Sin embargo y, para sorpresa de todos (especialmente para la guardia que segundos antes le había bloqueado), el propio primer ministro se interesó por él e instó a uno de ellos a que lo acercase. Yago no tuvo si quiera que darle al botón. Papandreu cogió él mismo la cámara del pequeño, se la dio a su padre y le pidió que disparase mientras abrazaba al joven. «Es muy alto y con cara de buena persona», aseguraba ya en Baiona ayer el protagonista, cuyo momento en la Acrópolis fue recogido en Grecia por las televisiones que retransmitían en directo una de las primeras salidas de Papandreu, quien tan solo seis días antes había jurado su cargo como primer ministro de Grecia.

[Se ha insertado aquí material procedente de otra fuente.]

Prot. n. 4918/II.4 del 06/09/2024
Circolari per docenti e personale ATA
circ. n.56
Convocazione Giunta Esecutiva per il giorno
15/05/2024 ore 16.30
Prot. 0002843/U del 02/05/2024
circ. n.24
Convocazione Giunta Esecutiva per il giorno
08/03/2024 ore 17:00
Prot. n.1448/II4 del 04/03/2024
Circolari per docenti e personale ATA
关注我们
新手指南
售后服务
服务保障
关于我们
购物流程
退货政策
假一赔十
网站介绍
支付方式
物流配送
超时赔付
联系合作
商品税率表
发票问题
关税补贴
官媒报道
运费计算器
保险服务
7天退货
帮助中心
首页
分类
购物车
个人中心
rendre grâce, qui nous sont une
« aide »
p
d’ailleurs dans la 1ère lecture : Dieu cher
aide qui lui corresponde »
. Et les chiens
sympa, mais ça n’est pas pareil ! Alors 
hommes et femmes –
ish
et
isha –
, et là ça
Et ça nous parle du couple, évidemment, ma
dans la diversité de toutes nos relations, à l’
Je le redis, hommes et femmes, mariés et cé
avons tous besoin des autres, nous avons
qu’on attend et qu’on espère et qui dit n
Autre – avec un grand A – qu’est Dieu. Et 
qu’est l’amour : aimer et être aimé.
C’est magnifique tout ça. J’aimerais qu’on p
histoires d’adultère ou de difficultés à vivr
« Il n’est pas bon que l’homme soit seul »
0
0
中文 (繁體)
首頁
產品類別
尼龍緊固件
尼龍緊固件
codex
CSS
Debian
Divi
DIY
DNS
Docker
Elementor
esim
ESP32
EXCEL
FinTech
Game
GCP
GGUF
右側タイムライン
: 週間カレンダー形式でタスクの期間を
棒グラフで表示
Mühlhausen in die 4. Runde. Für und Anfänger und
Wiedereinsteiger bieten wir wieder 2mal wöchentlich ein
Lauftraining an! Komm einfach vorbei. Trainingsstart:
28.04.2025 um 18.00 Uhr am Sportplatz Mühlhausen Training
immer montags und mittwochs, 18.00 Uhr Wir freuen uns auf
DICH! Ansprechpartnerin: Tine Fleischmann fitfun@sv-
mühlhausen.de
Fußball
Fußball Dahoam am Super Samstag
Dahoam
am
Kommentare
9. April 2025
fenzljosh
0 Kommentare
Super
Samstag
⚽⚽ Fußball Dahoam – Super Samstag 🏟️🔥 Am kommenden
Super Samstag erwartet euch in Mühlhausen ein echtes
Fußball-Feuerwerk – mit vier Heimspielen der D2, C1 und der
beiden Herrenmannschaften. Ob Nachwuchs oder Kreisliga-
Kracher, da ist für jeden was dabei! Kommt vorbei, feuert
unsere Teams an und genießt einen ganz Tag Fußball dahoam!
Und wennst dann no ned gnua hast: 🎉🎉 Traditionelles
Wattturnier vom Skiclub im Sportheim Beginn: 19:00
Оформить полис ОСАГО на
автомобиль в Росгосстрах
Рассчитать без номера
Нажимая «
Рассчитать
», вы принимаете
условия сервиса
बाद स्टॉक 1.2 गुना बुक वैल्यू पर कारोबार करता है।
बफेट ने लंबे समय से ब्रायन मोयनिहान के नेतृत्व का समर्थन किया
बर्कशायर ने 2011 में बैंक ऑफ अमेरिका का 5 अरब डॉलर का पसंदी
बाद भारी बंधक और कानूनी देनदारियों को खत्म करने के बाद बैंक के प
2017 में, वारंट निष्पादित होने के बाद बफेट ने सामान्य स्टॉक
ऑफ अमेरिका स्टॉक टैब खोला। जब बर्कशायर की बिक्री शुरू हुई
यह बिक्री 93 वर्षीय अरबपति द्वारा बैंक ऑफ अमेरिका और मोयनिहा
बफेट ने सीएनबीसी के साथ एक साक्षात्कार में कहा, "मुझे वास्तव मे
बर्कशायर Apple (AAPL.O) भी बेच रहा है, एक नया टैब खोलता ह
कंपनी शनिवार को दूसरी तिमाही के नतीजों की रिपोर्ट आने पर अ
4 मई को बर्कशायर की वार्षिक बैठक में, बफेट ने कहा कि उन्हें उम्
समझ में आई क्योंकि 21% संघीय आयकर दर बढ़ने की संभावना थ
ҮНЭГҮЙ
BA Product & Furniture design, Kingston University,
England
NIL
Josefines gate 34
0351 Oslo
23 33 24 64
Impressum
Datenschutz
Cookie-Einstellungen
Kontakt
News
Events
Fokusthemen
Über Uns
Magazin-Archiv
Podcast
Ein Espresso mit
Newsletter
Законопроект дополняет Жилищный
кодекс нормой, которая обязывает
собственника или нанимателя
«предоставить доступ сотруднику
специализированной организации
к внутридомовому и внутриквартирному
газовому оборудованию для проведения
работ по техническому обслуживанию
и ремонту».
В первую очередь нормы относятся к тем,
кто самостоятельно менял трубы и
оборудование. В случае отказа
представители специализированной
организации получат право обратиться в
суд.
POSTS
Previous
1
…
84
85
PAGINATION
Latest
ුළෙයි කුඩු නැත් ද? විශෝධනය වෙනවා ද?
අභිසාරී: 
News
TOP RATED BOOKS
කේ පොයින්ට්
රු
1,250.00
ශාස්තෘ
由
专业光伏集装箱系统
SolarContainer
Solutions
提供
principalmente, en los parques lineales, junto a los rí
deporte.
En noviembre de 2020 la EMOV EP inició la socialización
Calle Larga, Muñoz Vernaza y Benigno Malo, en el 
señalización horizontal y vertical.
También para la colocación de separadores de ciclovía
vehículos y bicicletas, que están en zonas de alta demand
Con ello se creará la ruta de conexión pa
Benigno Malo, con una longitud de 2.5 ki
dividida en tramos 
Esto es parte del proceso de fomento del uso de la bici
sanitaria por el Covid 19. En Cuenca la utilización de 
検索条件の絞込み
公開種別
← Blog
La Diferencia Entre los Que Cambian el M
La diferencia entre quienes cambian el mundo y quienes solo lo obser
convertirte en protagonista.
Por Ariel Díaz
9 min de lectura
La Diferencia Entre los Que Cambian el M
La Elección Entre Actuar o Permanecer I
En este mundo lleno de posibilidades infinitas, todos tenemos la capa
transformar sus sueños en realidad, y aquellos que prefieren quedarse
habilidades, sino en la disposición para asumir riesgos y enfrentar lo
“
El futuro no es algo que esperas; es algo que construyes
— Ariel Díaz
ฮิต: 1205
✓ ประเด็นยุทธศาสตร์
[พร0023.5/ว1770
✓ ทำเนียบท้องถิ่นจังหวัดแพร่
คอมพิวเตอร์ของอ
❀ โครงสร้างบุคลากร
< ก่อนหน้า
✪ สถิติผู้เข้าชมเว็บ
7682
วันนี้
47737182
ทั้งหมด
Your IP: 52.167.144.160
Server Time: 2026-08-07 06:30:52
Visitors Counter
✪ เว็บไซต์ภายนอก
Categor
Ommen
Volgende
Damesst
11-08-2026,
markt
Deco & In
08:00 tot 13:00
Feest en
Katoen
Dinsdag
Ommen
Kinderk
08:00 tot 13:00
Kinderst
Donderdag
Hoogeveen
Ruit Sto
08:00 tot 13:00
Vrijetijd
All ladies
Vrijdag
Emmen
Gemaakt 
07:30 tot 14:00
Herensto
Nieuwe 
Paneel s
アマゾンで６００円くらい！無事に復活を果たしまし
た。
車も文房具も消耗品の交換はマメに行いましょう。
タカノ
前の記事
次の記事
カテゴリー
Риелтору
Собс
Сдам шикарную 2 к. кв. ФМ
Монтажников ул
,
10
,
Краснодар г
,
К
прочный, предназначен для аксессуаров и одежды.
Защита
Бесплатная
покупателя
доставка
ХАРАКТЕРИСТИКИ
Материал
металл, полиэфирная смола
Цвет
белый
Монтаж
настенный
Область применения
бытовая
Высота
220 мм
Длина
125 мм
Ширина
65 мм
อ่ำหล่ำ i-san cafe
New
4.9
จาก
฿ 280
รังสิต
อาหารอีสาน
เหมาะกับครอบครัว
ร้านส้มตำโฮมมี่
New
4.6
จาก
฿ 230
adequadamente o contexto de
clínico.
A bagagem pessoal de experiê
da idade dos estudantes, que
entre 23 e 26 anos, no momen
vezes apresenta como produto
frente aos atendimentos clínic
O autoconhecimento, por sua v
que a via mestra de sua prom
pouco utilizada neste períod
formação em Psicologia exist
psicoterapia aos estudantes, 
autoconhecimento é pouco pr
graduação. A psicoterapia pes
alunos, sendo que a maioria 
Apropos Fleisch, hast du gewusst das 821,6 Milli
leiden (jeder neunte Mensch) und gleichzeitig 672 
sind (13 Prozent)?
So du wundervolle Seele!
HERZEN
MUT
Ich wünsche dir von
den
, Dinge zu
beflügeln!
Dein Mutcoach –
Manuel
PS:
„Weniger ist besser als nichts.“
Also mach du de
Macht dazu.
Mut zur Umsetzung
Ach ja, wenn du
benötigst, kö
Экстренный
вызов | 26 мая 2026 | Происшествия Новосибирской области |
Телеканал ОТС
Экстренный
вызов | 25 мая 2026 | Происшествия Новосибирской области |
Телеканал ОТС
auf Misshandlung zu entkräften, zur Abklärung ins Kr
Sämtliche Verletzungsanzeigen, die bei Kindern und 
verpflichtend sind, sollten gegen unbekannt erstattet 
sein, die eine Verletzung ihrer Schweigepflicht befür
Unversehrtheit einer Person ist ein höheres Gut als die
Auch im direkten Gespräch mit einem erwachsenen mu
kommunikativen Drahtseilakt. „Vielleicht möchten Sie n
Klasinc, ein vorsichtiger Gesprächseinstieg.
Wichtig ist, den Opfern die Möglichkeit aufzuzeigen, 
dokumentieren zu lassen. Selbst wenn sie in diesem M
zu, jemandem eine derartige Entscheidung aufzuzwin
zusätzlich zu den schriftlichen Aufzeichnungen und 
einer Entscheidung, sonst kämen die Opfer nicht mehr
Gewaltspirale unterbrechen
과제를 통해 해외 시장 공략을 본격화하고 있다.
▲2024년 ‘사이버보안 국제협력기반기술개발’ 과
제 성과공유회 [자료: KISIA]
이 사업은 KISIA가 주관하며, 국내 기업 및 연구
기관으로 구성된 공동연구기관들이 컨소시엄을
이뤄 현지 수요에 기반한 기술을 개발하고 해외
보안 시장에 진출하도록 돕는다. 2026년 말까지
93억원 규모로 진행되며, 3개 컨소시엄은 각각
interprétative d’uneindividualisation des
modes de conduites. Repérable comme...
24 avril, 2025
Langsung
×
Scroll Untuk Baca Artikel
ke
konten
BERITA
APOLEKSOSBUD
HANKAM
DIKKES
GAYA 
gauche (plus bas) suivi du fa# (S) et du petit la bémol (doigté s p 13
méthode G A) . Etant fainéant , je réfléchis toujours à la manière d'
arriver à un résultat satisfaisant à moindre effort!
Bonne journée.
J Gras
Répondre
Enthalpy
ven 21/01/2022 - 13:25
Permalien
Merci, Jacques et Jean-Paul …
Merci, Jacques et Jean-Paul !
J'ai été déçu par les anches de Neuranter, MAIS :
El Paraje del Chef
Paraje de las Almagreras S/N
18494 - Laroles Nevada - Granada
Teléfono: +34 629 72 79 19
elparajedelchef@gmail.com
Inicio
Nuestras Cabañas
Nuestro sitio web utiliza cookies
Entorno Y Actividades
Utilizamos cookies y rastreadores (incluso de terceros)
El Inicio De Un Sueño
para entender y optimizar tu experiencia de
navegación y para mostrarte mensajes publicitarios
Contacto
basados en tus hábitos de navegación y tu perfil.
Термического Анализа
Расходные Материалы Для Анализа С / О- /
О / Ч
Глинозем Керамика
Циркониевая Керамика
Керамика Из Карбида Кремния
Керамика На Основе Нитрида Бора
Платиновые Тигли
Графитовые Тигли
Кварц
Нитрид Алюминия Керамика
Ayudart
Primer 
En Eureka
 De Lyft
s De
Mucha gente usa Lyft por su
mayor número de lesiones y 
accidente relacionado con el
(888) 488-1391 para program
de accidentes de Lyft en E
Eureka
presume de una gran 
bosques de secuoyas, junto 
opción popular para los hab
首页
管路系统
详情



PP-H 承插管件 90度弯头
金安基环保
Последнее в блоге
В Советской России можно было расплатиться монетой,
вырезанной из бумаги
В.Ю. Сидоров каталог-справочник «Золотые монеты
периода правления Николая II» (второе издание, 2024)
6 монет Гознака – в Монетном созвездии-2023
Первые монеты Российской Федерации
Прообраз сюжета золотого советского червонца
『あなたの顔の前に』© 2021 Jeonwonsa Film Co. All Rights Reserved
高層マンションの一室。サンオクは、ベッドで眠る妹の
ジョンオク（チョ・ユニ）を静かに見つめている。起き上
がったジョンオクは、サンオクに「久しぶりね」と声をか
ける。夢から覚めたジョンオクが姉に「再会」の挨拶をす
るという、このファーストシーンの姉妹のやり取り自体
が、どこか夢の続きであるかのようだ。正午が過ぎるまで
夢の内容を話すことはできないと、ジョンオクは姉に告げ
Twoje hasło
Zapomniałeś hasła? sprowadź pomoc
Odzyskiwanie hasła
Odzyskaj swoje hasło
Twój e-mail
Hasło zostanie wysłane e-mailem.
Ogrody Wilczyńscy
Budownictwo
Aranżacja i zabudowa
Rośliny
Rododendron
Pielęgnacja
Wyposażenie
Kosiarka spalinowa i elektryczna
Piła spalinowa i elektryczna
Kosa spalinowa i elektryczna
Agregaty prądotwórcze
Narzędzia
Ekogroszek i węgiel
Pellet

No hubo tiempo para conversaciones, aunque habida cuenta de que una imagen vale más que mil palabras tampoco era relevante. «Ah, from Spain», es lo único que dijo Papandreu mientras posaba con Yago.

El joven, que vuelve con la maleta llena de regalos para amigos, vecinos, familiares, profesores y demás, también tiene claro que, «la foto es solo para mí». Y es que, aunque la haya cedido a La Voz, ya hay marco y sitio elegido en su habitación para colocarla.

Eso sí, antes, la llevará a su colegio, el Ángel de la Guarda. No es que los amigos duden de su palabra, pero es que hay que verlo para creerlo. Sobretodo si enseña además la del bloque de guardaespaldas, cámaras y turistas que cercaban el lunes al primer ministro griego.

«Los que lo conocen saben que es capaz de todo si se le mete algo en la cabeza», reconoce su madre.